Faced with administrative or fiscal constraints, policy makers have also turned to measures such as temporary price controls on basic goods (implemented in almost 40% of countries). Countries have also restricted exports of food staples and other products (22%), and, in over half of cases, reduced utility prices or allowed ‘payment holidays’ of utility bills or rents. Price controls are distortionary, can lead to shortages, and tend to reduce incentives to scale up the production of essential staples. But they are easy to implement and, to an extent, protect the purchasing power of low-income households and those who are made redundant. Exemptions from paying bills serve a similar purpose, yet if they have to be maintained for a prolonged period of time, they will not only weigh on the operation of utility companies but may undermine the culture of paying bills on time, a fundamental institution underpinning the smooth running of markets.

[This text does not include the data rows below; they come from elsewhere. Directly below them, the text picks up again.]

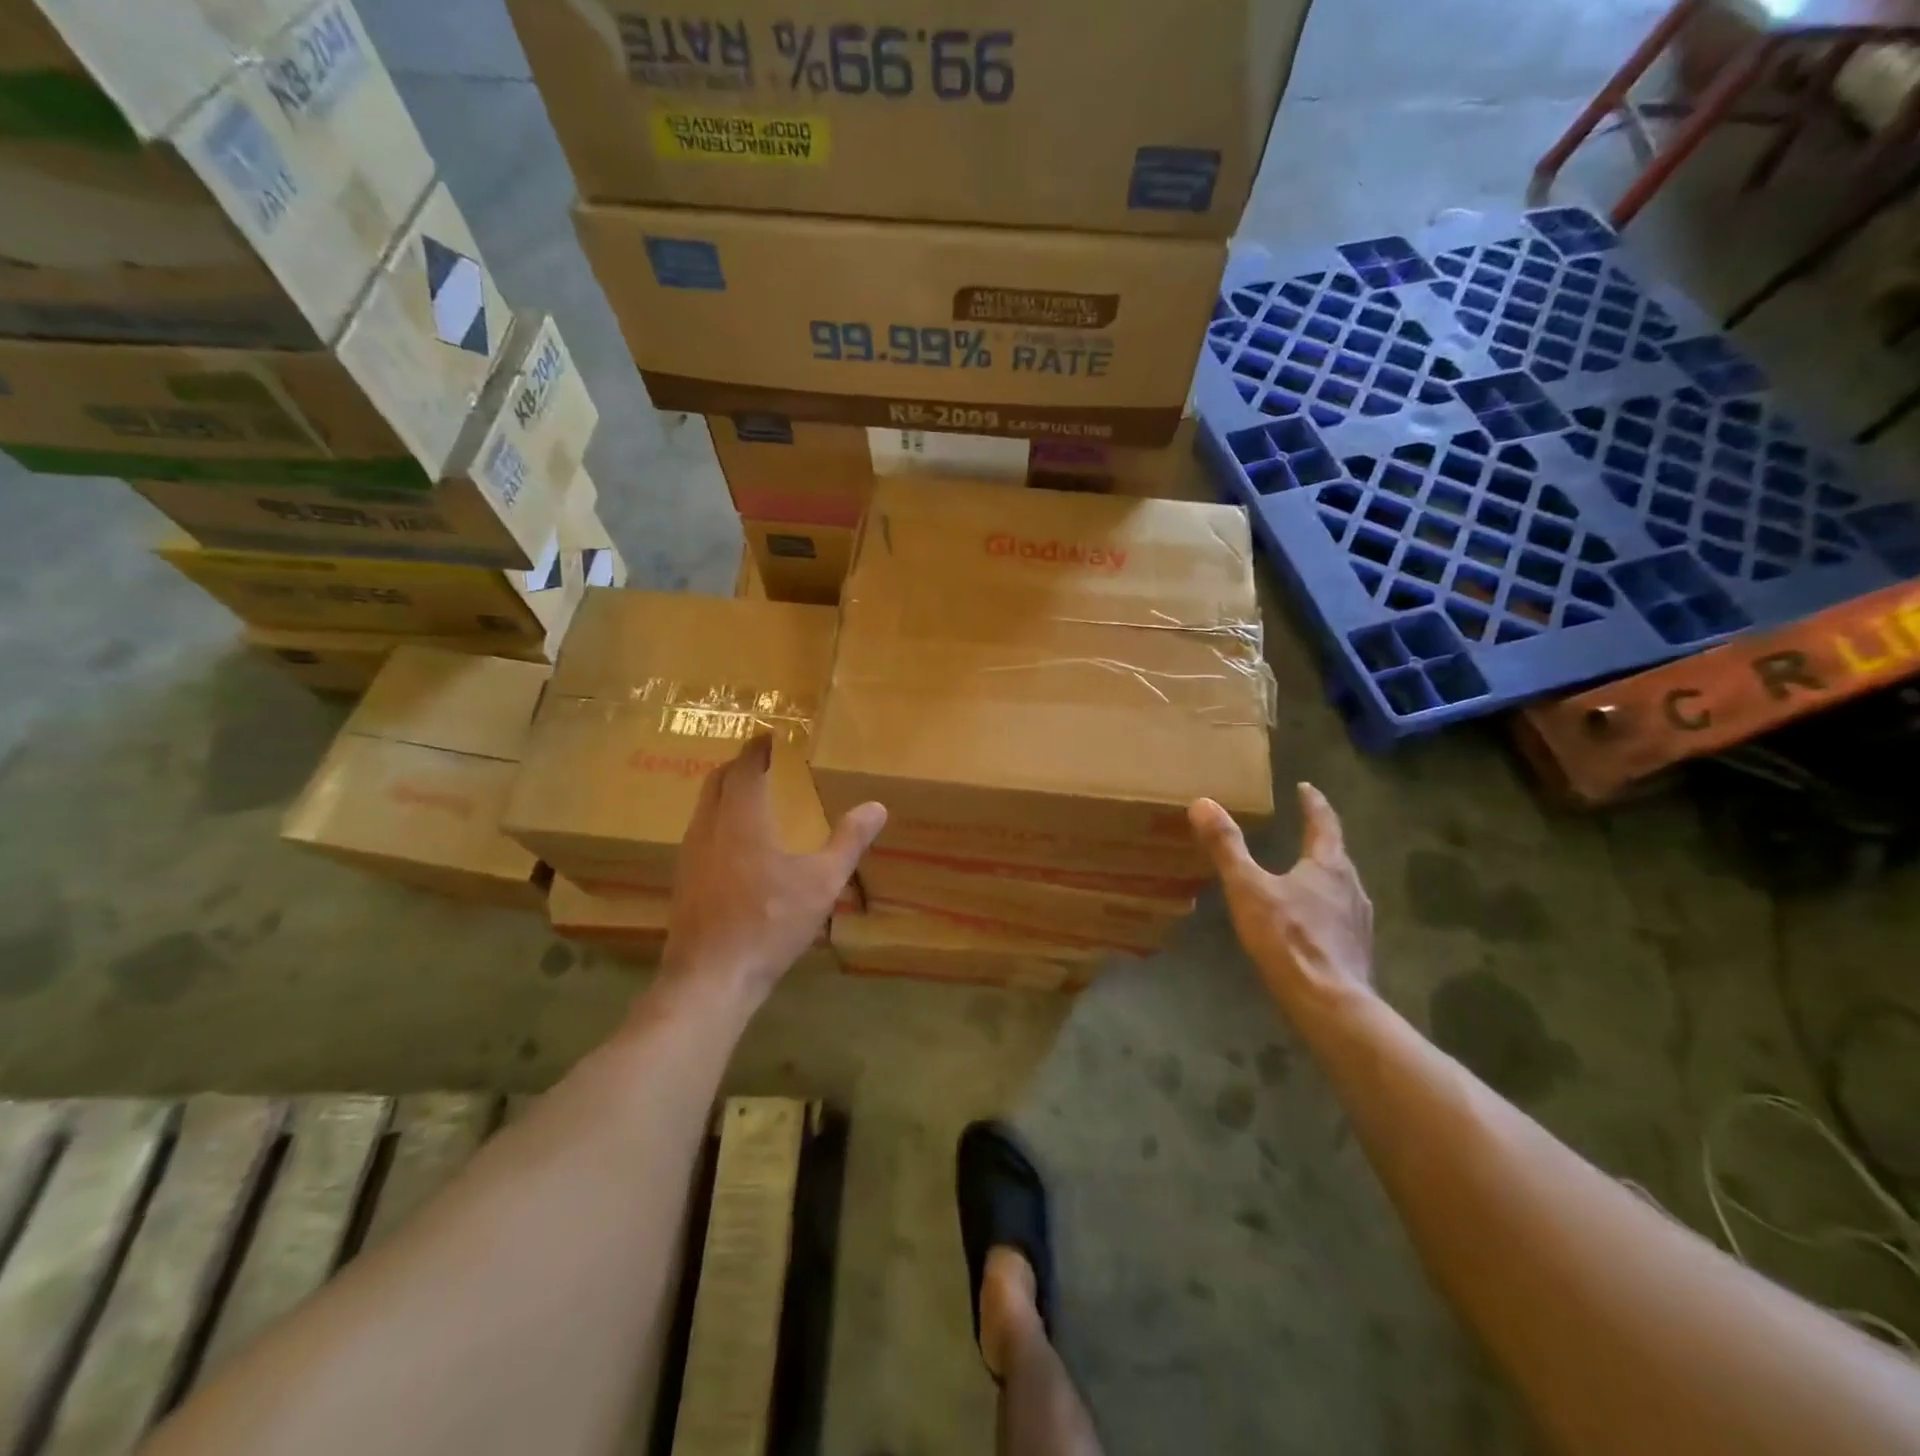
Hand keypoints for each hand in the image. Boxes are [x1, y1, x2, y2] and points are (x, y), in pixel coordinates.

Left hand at [664, 735, 885, 1004]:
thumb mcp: (821, 882)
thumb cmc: (770, 923)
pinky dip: (717, 820)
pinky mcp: (683, 881)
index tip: (768, 737)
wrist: (712, 977)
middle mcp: (709, 828)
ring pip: (704, 808)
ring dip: (724, 793)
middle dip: (738, 766)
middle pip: (717, 782)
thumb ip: (848, 841)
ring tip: (750, 797)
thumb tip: (876, 806)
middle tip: (761, 762)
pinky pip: (700, 833)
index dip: (757, 749)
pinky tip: (735, 846)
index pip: (745, 768)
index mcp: (741, 819)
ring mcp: (690, 855)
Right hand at [1190, 784, 1374, 1021]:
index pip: (1324, 823)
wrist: (1330, 1005)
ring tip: (1303, 875)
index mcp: (1329, 866)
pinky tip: (1309, 922)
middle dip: (1319, 840)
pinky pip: (1340, 917)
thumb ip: (1226, 847)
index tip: (1306, 788)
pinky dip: (1324, 908)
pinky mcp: (1357, 950)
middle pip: (1336, 855)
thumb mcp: (1248, 888)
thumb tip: (1203, 803)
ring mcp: (1358, 921)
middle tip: (1302, 829)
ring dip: (1323, 875)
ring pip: (1340, 887)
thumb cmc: (1288, 939)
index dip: (1313, 804)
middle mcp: (1352, 887)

This highlights a strong case for setting up systems enabling targeted support such as wage subsidies and transfers to individuals, to broaden the range of effective policy tools available in a crisis. To establish such support systems, economies where access to banking services remains far from universal could decide to grant every company or individual a direct account at a state development bank or a central bank.


Adams-Prassl, A, T Boneva, M Golin, and C Rauh (2020a), “Inequality in the Impact of the Coronavirus Shock: New Survey Evidence for the UK”, Cambridge-INET Working Paper Series No: 2020/10, Cambridge Working Papers in Economics: 2023.

Adams-Prassl, A, T Boneva, M Golin, and C Rauh (2020b), “Inequality in the Impact of the Coronavirus Shock: New Survey Evidence for the US”, Cambridge-INET Working Paper Series No: 2020/09 Cambridge Working Papers in Economics: 2022.

Dell’Ariccia, G, P Mauro, A Spilimbergo, and J Zettelmeyer (2020), “Economic Policies for the COVID-19 War”, International Monetary Fund blog.

EBRD (2020), “Covid-19: From crisis to recovery”, Regional Economic Prospects, April.

Small Business Investor Alliance (2020), “Survey of Impact of COVID-19 on Small Businesses”.